# Action item
Filter this data down to the lines that hold "TRIANGLE", and copy them.

# Extracted material
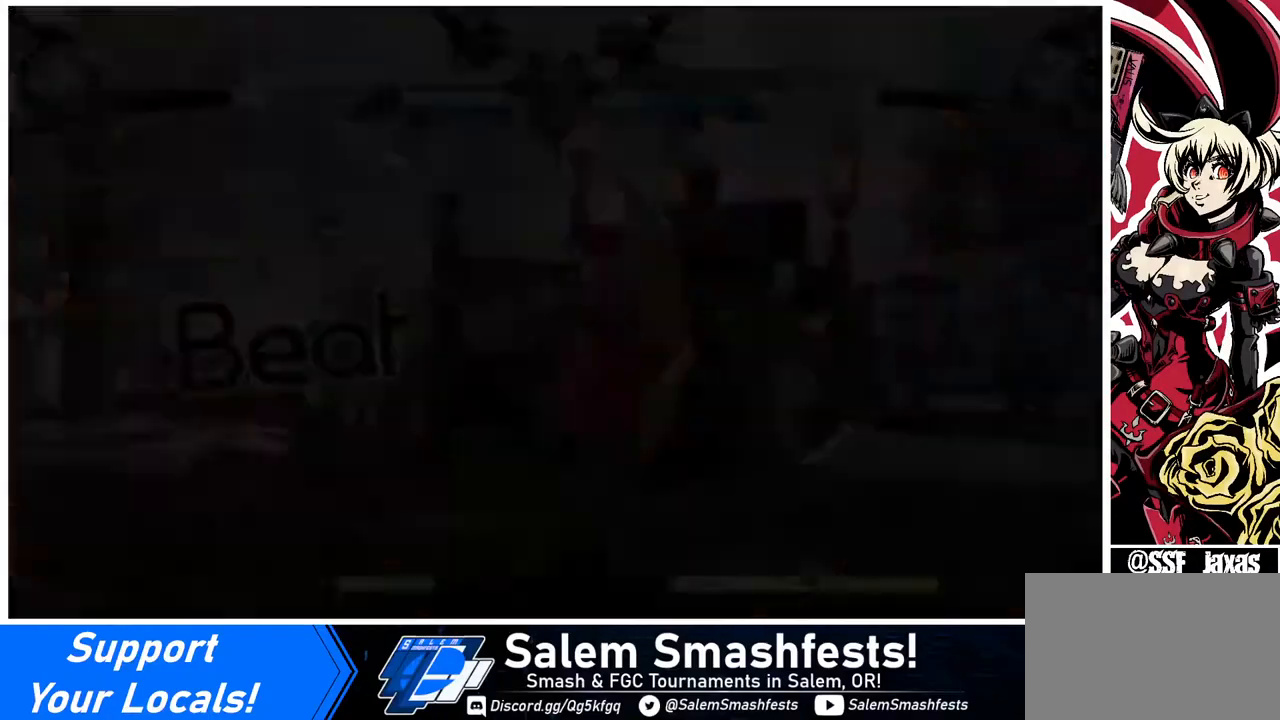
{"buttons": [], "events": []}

---

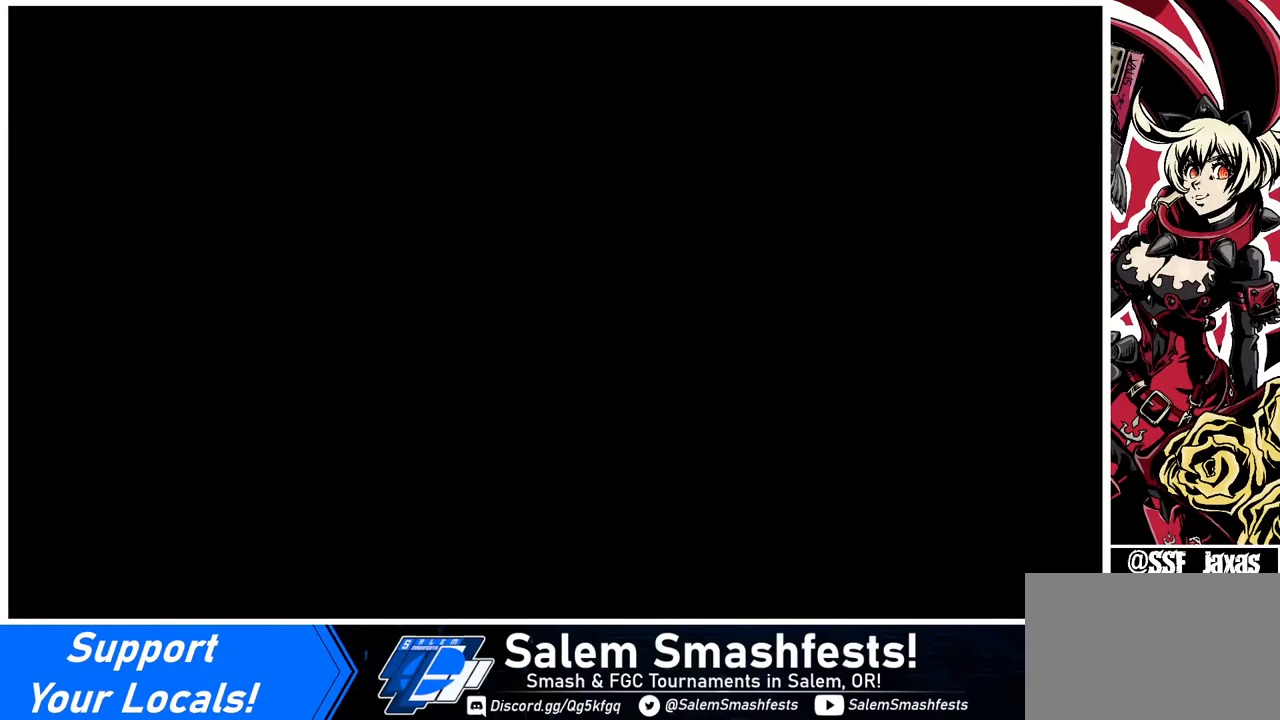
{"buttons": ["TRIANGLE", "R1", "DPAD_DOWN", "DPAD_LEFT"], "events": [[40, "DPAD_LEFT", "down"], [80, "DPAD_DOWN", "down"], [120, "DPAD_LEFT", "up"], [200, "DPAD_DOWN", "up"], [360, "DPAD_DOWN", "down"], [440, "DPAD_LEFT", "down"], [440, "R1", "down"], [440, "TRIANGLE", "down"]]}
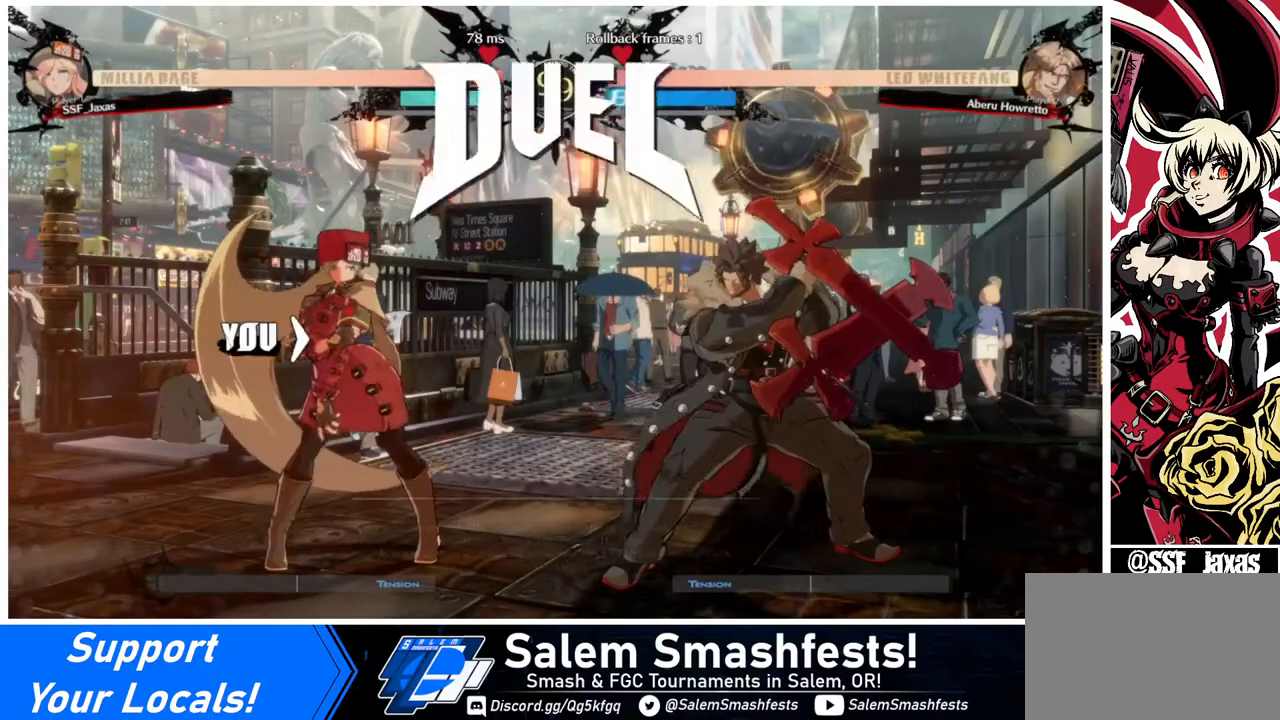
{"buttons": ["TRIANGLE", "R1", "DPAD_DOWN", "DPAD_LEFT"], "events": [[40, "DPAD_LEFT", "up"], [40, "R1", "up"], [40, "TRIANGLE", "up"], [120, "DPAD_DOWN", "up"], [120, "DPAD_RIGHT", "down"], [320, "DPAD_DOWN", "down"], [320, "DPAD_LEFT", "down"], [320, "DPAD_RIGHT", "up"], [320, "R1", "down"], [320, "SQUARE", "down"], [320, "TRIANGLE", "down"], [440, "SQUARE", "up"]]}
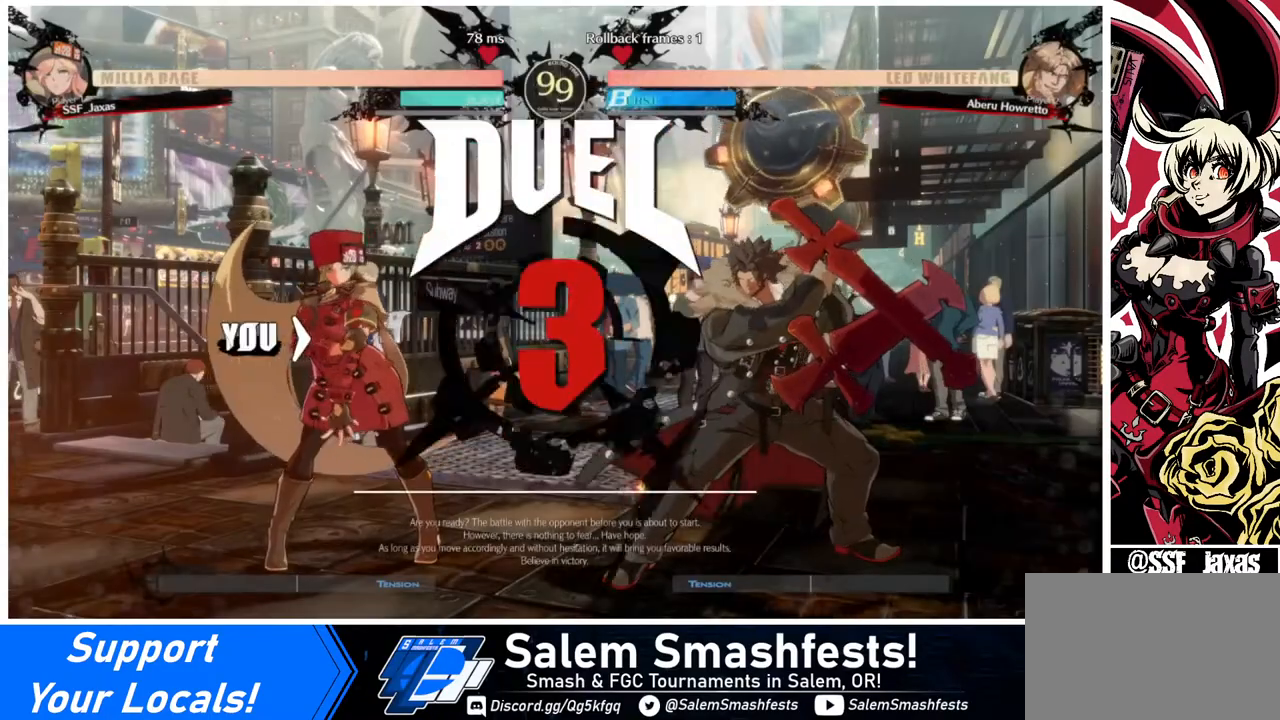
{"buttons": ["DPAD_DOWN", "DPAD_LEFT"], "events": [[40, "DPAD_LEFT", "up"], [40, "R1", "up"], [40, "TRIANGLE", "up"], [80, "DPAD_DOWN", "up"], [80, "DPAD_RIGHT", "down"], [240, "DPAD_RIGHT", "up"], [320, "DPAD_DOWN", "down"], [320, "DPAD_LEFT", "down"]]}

# Expected answer
{"buttons": ["TRIANGLE", "R1", "DPAD_DOWN", "DPAD_LEFT"], "events": [[40, "DPAD_LEFT", "down"], [80, "DPAD_DOWN", "down"], [120, "DPAD_LEFT", "up"], [200, "DPAD_DOWN", "up"], [360, "DPAD_DOWN", "down"], [440, "DPAD_LEFT", "down"], [440, "R1", "down"], [440, "TRIANGLE", "down"]]}
{"buttons": ["TRIANGLE", "R1", "DPAD_DOWN", "DPAD_LEFT"], "events": [[40, "DPAD_LEFT", "up"], [40, "R1", "up"], [40, "TRIANGLE", "up"], [120, "DPAD_DOWN", "up"], [120, "DPAD_RIGHT", "down"], [320, "DPAD_DOWN", "down"], [320, "DPAD_LEFT", "down"], [320, "DPAD_RIGHT", "up"], [320, "R1", "down"], [320, "SQUARE", "down"], [320, "TRIANGLE", "down"], [440, "SQUARE", "up"]]}
{"buttons": ["DPAD_DOWN", "DPAD_LEFT"], "events": [[40, "DPAD_LEFT", "up"], [40, "R1", "up"], [40, "TRIANGLE", "up"], [80, "DPAD_DOWN", "up"], [80, "DPAD_RIGHT", "down"], [240, "DPAD_RIGHT", "up"], [320, "DPAD_DOWN", "down"], [320, "DPAD_LEFT", "down"]]}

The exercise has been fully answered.